Records contained in a dataset
- - -
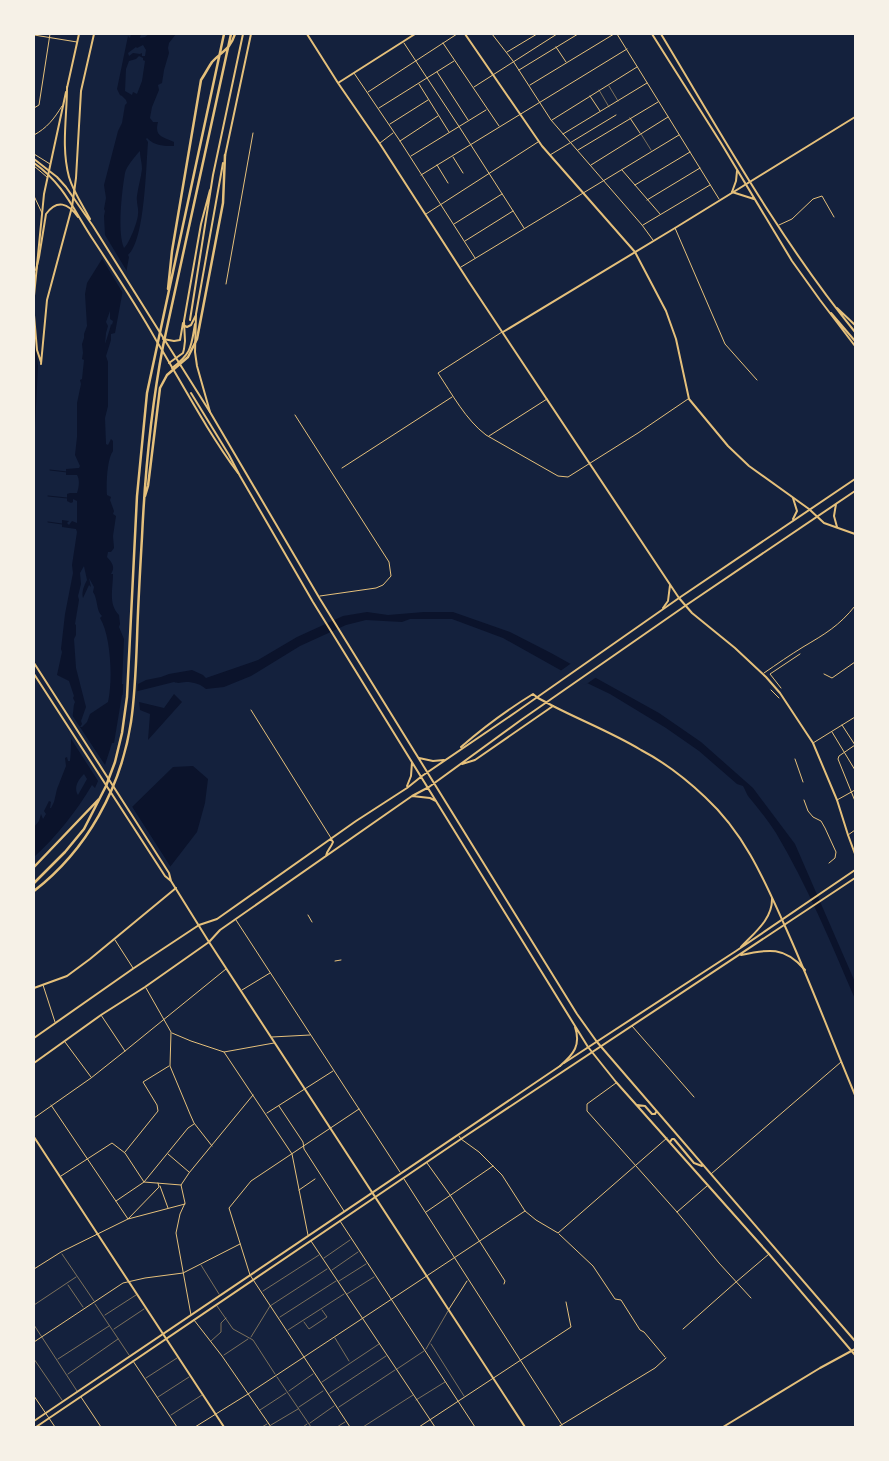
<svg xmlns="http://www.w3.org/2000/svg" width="889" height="1461" viewBox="0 0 889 1461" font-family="Merriweather,serif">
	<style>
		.water { fill: #0b132b; fill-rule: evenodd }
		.pier { fill: #14213d }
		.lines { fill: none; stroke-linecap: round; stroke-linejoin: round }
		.stream { stroke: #0b132b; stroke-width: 1 }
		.service { stroke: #e5c07b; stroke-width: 0.5 }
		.pedestrian { stroke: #e5c07b; stroke-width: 1 }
		.minor { stroke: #e5c07b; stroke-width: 1 }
		.tertiary { stroke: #e5c07b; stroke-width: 2 }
		.secondary { stroke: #e5c07b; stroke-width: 2 }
		.primary { stroke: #e5c07b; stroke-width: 2 }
		.trunk { stroke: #e5c07b; stroke-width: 2.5 }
	</style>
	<rect width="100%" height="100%" fill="#14213d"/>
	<path class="water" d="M131 34H141L140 38 145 37 149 34H176L169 43 168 48 169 53 164 70 162 83 158 85 159 90 152 107 150 118 153 122H158C154 137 163 137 174 142V146C163 146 155 146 147 138L146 139 148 142C146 165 145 241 128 255L129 257 115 333 111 334V340L106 356 108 362V406L105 418 106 444 108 445 111 439 113 441V451C107 459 106 485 107 495L111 497 110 500 114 511 113 514 116 516 113 536 114 548 111 552H108L107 557C111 562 116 566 111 574H113C113 589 108 604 119 615L120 624 119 627 124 639 122 684 136 685 146 680 161 677 169 674 192 670 203 675 206 678 258 660 297 637 343 616 367 612 388 615 424 612H453L510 632 551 653 659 713 701 742 753 788 795 844 855 982V999C831 943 807 885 776 833 767 819 758 808 748 796 746 793 745 789 743 786L737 784 699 751 666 728 610 694 562 671 503 638 452 619H410L402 622 366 620 346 625 300 646 251 676 224 687 206 689C200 684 194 682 186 682 181 682 179 684 174 682L122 695 114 743H112L105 765 95 788 92 785C76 812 57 836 34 857V827L39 821 41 814 43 819 46 814 44 811 49 801 51 802 50 808H51L54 802 57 789 66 766 65 758 67 757 68 761H70C72 745 70 729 73 713 74 708 73 706 75 702L73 698 74 696 69 681 57 675 62 652 61 649 65 614 73 573 72 565 77 532 76 529 62 527V520L69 521 67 523 69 525 72 521 77 523V501L73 499V502L71 503 67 501V494L70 493H77C79 487 80 480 77 475H66V469L79 468 80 466 75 455 77 437V403L81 384 80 380 82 379 84 360 82 359 83 353 82 344 84 338V334L87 326 85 294 87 283 102 259 105 236 104 216 105 211 104 209 106 198 104 185 118 131 122 123 125 105 127 103 126 100 122 96 120 95 117 89 128 36 130 38ZM143 45 146 50 145 56H142V53L140 54 133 53 129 56 128 53 136 47 137 48ZM139 56 143 58V60L145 61 142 81 137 94 133 92 132 95 125 91 126 69 129 61 136 59ZM140 151C140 158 142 162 142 169 141 178 138 187 137 196 136 202 139 209 138 214 138 221 129 244 124 248 117 233 122 190 125 173 126 167 136 155 140 151ZM110 311V319L113 321 112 325 111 324C111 326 106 342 105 344L106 333 108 326 106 322ZM84 566 87 580C85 584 81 592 83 598L89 585 91 587 89 578 94 587 93 592C98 599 96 611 102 616L100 618C111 636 113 680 108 702L90 714 87 722 82 727H80L82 724 81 721 86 707 76 668 74 639 76 635V625L75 624 79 600 78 596 81 584 80 573ZM84 774 87 779 78 795C73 787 79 779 84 774Z
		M34 333 38 366 34 447Z
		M174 694 182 702 148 740 150 714 140 710 139 702 164 708Z
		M193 766 208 779 205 803 197 832 170 867 132 807 173 767Z"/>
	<path class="pier" d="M102 230 128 273 124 295 100 255 102 236Z
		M126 638 125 682 138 681 137 694 124 697 122 706Z
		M573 662 598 676 585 685 559 672Z
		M70 712 107 768 100 784 68 734Z
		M131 805 172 869 171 870 168 869 130 808Z"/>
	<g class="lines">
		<path class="stream" d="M50 470 67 472
			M48 496 67 498
			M48 522 62 524"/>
		<path class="service" d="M609 86 618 101
			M599 90 609 107
			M641 134 651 150
			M62 1254 94 1301
			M324 1258 350 1240
			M201 1265 219 1294
			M332 1270 358 1252
			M339 1281 366 1264
			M68 1285 83 1307
			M263 1291 319 1255
			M347 1294 374 1277
			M95 1304 129 1355
			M34 1305 76 1277
			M217 1306 233 1329 253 1340 275 1374
			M105 1315 136 1295
			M280 1317 336 1281
			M304 1322 309 1329 327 1317 322 1310
			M34 1325 77 1391
			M114 1329 144 1309
			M288 1330 344 1294
			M251 1337 270 1306 327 1269
			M335 1338 349 1361
			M211 1341 221 1332V1323L226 1318
			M431 1344 464 1396
			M426 1349 448 1311
			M224 1355 248 1339
			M34 1359 62 1400
			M58 1359 109 1326
			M397 1369 424 1351
			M68 1374 118 1339
			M277 1377 311 1427
			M146 1378 177 1358
			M322 1382 379 1344
			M289 1391 313 1374
			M330 1393 386 1356
			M158 1397 189 1377
			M416 1400 445 1382
			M299 1407 323 1391
			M339 1407 395 1370
			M260 1410 286 1393
			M171 1415 202 1395
			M310 1423 334 1406
			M271 1425 298 1409
			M262 1427 267 1424
			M303 1427 307 1424
			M337 1427 345 1422
			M363 1427 413 1395"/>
		<path class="pedestrian" d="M824 674 832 678 855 662
			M781 688 770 674 800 654
			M771 690 779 698
			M832 732 855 770
			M795 759 803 782
			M804 800 808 811 813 817 821 821 825 828 836 852 835 858 829 863
			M837 800 855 790
			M559 1234 593 1266 615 1299 621 1300 640 1330 644 1332 665 1357"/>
		<path class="minor" d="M492 34 513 61 551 120 642 225 653 240
			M617 34 719 199
			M34 35 77 42
			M404 43 460 128 524 228
			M443 43 499 126
			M556 47 566 62
			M507 52 537 34
			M519 70 578 34
			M437 72 468 120
			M354 73 400 141 475 258
			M419 84 449 132
			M530 85 614 34
			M474 87 557 34
			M368 92 457 34
			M590 96 600 111
			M34 108 39 105 50 34
			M379 108 454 61
			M630 118 640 133
			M552 120 637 67
			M390 124 428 100
			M563 134 647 83
			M34 135C47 128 54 119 62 106
			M400 141 438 116
			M380 143 393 133
			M578 150 658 102
			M34 154 50 164
			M550 155 616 115
			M411 156 486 110
			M453 157 463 173
			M437 165 448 183
			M591 165 668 117
			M34 166 47 177
			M622 170 660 214
			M421 175 627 49
			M635 185 690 152
			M34 196 42 213
			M647 200 700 168
			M426 214 538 142
			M454 224 502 194
			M643 225 710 185
			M779 225 792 219 813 199 822 196 834 217
			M675 228 725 344 757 380
			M465 241 513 211
			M461 267 679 135
			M226 284 253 133
			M502 332 438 373C452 394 466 420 486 435L558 476 568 477 638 433 688 399
			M295 415 389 562 391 576 383 585 376 588 320 596
			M489 436 547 399
			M342 468 452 397
			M764 673C777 664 790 655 803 647 825 634 839 626 855 606
			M251 710 331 838
			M842 725 855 745 839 756 838 759 855 801
			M813 743 855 717
			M848 835 855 830
			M308 915 312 922
			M236 920 400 1172
			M115 940 133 968
			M335 961 341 960
			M43 985 55 1022
			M146 988 171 1032 170 1066 190 1114 194 1123 212 1146
			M242 990 270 973
			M101 1015 125 1051
			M632 1026 694 1097
			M172 1033 191 1041 224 1052 274 1043
			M272 1037 310 1035
			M65 1042 91 1077
			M224 1052 292 1154 308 1235
			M616 1083 587 1104V1111L677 1212 719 1263 751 1298
			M51 1105 128 1219 159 1187 158 1183
			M279 1106 303 1142 304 1149 344 1211
			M267 1113 333 1071
			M34 1118 91 1078 125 1051 226 969
			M459 1136 461 1139 479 1152 502 1175 525 1211 536 1220 558 1233 667 1138
			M125 1152 158 1111 157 1105 143 1082 169 1066
			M168 1154 189 1172
			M427 1163 450 1195 505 1281 504 1284
			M711 1174 841 1062
			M61 1176 112 1143 125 1153 144 1182 181 1185
			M404 1179 562 1425
			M160 1186 168 1208
			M299 1190 315 1179
			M116 1201 144 1182 188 1128 194 1124
			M426 1212 493 1166
			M677 1212 707 1186
			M340 1221 475 1427
			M311 1241 435 1427
			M34 1269 61 1252 128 1219 185 1204
			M449 1309 467 1281
			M191 1315 176 1233 180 1214 185 1203 181 1185 189 1173 253 1095
			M194 1320 222 1356 271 1427
			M683 1329 736 1282 769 1254
			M34 1342 123 1283 145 1278 183 1273 240 1244
			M133 1361 177 1427
			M34 1396 55 1427
			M81 1397 101 1427
			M195 1427 248 1394 525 1211
			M350 1427 250 1275 229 1208 251 1181 359 1109
			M419 1427 571 1327 566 1302
			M558 1427 655 1368 666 1358"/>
		<path class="tertiary" d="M307 34 338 83 380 144 469 282 679 598 692 613 735 648 766 677 780 693 813 743 837 800 848 835 855 854
			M465 34 542 146 635 252 666 311 676 339 689 399 728 446 749 466 809 509 824 523 855 534
			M338 83 415 34
			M67 88 79 34
			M732 192 736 181 737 171
			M34 296 44 194 66 92
			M34 315 37 350 41 362
			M503 332 675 228 855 117
			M41 364 47 300 72 207 76 178 81 91 94 34
			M663 608 668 601 670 585
			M553 706C582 721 613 733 641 750 664 762 686 779 705 797 744 833 763 877 784 924 810 981 831 1038 855 1095
			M34 988 67 976 90 959 176 888"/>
		<path class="secondary" d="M67 87C67 117 61 147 69 177 73 191 83 206 90 219
			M34 159 57 177 66 187 93 226 210 412
			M34 163C64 184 74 211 94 241 115 273 137 306 156 340 183 385 207 431 238 473
			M36 270 39 257 46 214C57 199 68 203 78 217
			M34 663 169 873 171 881 209 942 525 1427
			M34 674 165 876 171 881
			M741 947C754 933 773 919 772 898
			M741 955C768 949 785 946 805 970
			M564 1063 736 951 855 870
			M34 1137 224 1427
			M34 1421 560 1066
			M36 1427 461 1139 855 878
			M723 1427 820 1368 855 1349"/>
		<path class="primary" d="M652 34 721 143 792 261 820 300 855 346
			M661 34C722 135 780 240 855 332
			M225 156 251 34
			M223 163 196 314 195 352 197 366 210 412 320 599 577 1014 597 1042 855 1341
			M732 192 754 199
			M837 308 855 325
			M831 313 855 341
			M190 320 213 175 243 34
			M185 326 187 327 191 325 196 315
			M163 339 174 341 180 340 183 323
			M169 363 183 353 184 349 185 341 184 321 201 224 210 190
			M172 368C192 353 191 347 195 324
			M191 393 229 455 240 476 313 602 588 1047 616 1082 769 1254 855 1355
			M793 498 797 511 793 519
			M836 504 834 516 837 527
			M461 747C484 727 507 710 533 694L538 698 553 706 475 760 462 764
			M419 758 433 761 444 760
			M407 786 411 776 412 762
			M412 796 430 798 436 801
			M326 856C327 850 331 848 333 842L331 839
			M34 1038 134 968 199 925 217 919 356 821 407 788 422 776 516 712 679 598 855 479
			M34 1063 101 1015 145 987 209 942 220 930 412 796 429 787 521 720 685 606 855 491
			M560 1066C574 1054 581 1045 575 1027
			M637 1105 645 1106 652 1114H655L656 1112
			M670 1142 672 1139H674L694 1163 702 1166"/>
		<path class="trunk" d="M168 289 172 251 201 80C205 74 208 68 212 62 222 51 230 50 235 34
			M145 496 148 486 160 388 167 375 188 357 197 339 223 203 225 155
			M34 867 99 799
			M34 883 65 852 84 829 106 786 115 762 122 733 127 697 137 496 147 393 224 34
			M34 891C87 850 121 788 131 722 135 695 136 667 137 639 138 605 140 571 142 537 145 472 151 409 163 346L231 34"/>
	</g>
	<rect width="889" height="1461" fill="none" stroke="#f6f1e7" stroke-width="70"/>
</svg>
- - -
## What the task requires
Your answer must be the line that contains "M503 332 675 228 855 117" and every line after it to the end of the records, reproduced exactly.

## Output below
			M503 332 675 228 855 117
			M41 364 47 300 72 207 76 178 81 91 94 34
			M663 608 668 601 670 585
			M553 706C582 721 613 733 641 750 664 762 686 779 705 797 744 833 763 877 784 924 810 981 831 1038 855 1095
			M34 988 67 976 90 959 176 888"/>
		<path class="secondary" d="M67 87C67 117 61 147 69 177 73 191 83 206 90 219
			M34 159 57 177 66 187 93 226 210 412
			M34 163C64 184 74 211 94 241 115 273 137 306 156 340 183 385 207 431 238 473
			M36 270 39 257 46 214C57 199 68 203 78 217
			M34 663 169 873 171 881 209 942 525 1427
			M34 674 165 876 171 881
			M741 947C754 933 773 919 772 898
			M741 955C768 949 785 946 805 970
			M564 1063 736 951 855 870
			M34 1137 224 1427
			M34 1421 560 1066
			M36 1427 461 1139 855 878
			M723 1427 820 1368 855 1349"/>
		<path class="primary" d="M652 34 721 143 792 261 820 300 855 346
			M661 34C722 135 780 240 855 332
			M225 156 251 34
			M223 163 196 314 195 352 197 366 210 412 320 599 577 1014 597 1042 855 1341
			M732 192 754 199
			M837 308 855 325
			M831 313 855 341
			M190 320 213 175 243 34
			M185 326 187 327 191 325 196 315
			M163 339 174 341 180 340 183 323
			M169 363 183 353 184 349 185 341 184 321 201 224 210 190
			M172 368C192 353 191 347 195 324
			M191 393 229 455 240 476 313 602 588 1047 616 1082 769 1254 855 1355
			M793 498 797 511 793 519
			M836 504 834 516 837 527
			M461 747C484 727 507 710 533 694L538 698 553 706 475 760 462 764
			M419 758 433 761 444 760
			M407 786 411 776 412 762
			M412 796 430 798 436 801
			M326 856C327 850 331 848 333 842L331 839
			M34 1038 134 968 199 925 217 919 356 821 407 788 422 776 516 712 679 598 855 479
			M34 1063 101 1015 145 987 209 942 220 930 412 796 429 787 521 720 685 606 855 491
			M560 1066C574 1054 581 1045 575 1027
			M637 1105 645 1106 652 1114H655L656 1112
			M670 1142 672 1139H674L694 1163 702 1166"/>
		<path class="trunk" d="M168 289 172 251 201 80C205 74 208 68 212 62 222 51 230 50 235 34
			M145 496 148 486 160 388 167 375 188 357 197 339 223 203 225 155
			M34 867 99 799
			M34 883 65 852 84 829 106 786 115 762 122 733 127 697 137 496 147 393 224 34
			M34 891C87 850 121 788 131 722 135 695 136 667 137 639 138 605 140 571 142 537 145 472 151 409 163 346L231 34"/>
	</g>
	<rect width="889" height="1461" fill="none" stroke="#f6f1e7" stroke-width="70"/>
</svg>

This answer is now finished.